Negotiating Offers That Meet Your Asking Price
Negotiating job offers is a skill, and many are reluctant to even attempt it. Like interviewing, negotiation is something that most professionals may only do a few times (or less) a decade, so it’s not the type of skill that gets honed through regular use.
One question that I often hear relates to scenarios where a candidate provides a target salary/range on an application or in the interview process, the employer makes an offer at or above that range, and the candidate suddenly doesn’t know what to do. Conventional wisdom (and perhaps ethics) would suggest that one should accept such an offer, but when an employer matches the candidate’s request without hesitation it can make candidates feel their request was too low.
If you list your house for sale on a Friday and receive five full-price offers before the weekend is over, most people will tell you that you set your bar too low in a competitive market.
It could be that the salary request was “at market”, but one natural reaction to having a salary request met without reluctance is that the candidate “left money on the table“. This feeling is often accompanied with some regrets, and some candidates wonder whether or not they can still negotiate even though they got what they wanted.
What to Do?
It is potentially a risky endeavor, but if you choose to negotiate an offer that met your request you’re going to need a reason. A common negotiation mistake inexperienced job seekers make is giving the appearance that they are negotiating just for the sake of negotiating, and employers that met your initial asking price will feel any new requests are not a good faith negotiation.
Did you uncover new information since setting your target number?
The most effective way to negotiate a matched request is to tie a counteroffer to new information learned after you provided the original number. This new information typically needs to be a detail that one couldn’t have reasonably expected to know at the time the desired salary was provided.
Some good examples of this include:
- Responsibility – Does the job have more responsibility than you initially would have assumed?
- Work/life balance – Are the expectations for hours in the office above what one would expect? Does the position require you to be “on call”?
- Benefits and perks – These are usually discussed later in the interview process or even after an offer is made, so it’s reasonable to assume that many job seekers will be asked for desired salary numbers well before they learn the value of the other pieces of the overall compensation package. The major variables impacting overall package value tend to be health insurance contribution, paid time-off, bonus, and stock.

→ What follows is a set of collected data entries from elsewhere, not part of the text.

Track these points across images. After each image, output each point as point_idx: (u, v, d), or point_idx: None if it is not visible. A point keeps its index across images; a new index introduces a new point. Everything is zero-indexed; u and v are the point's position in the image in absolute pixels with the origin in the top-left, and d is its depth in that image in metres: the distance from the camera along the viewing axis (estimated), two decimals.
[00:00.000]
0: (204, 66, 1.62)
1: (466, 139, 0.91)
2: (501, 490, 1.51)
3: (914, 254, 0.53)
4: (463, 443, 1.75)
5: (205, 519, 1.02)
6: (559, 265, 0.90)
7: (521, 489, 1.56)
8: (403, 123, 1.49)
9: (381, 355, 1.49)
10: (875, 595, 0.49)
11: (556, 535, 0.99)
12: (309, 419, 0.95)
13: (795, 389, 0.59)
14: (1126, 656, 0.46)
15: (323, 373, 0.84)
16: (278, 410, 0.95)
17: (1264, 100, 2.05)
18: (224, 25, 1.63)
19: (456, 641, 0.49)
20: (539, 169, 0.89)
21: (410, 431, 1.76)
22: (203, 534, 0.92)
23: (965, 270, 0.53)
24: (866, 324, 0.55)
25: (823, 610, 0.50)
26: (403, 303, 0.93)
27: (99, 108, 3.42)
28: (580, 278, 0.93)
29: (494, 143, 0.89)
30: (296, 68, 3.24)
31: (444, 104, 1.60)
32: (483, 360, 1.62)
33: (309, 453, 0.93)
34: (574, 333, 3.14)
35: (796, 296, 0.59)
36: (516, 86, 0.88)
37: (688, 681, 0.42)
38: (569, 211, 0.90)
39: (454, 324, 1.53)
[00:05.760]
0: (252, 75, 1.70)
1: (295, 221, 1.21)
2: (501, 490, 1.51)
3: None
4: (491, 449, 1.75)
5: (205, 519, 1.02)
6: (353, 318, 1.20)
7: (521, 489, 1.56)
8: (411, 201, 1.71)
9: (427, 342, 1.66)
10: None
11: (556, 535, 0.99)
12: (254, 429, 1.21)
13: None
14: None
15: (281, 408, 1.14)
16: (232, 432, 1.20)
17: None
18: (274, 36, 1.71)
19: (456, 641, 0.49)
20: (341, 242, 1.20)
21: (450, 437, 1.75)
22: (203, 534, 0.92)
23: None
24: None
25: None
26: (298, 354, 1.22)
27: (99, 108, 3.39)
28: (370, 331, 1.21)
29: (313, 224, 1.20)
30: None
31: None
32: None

- Your own market value – Admitting that you underestimated your own market value it the least attractive option. A job seeker claiming this will be viewed as someone who was unprepared.
I would expect most instances where candidates submit counteroffers above their initial asking price relate to multiple offers from other employers. In highly competitive markets, above average candidates may expect offers that will include some from companies that pay their employees above market rate. Using other offers as a negotiation tool has become rather common in the industry, though some employers may not be willing to engage in renegotation if an initial request was matched.
It’s important to keep data on any salary numbers (historical and requested) provided during the hiring process and to be prepared with numbers handy in case you are asked. Keep in mind that companies traditionally want information on salary expectations before committing to interviews. The process of negotiating an offer above the listed expectation can be complex, but it’s not impossible given the proper circumstances.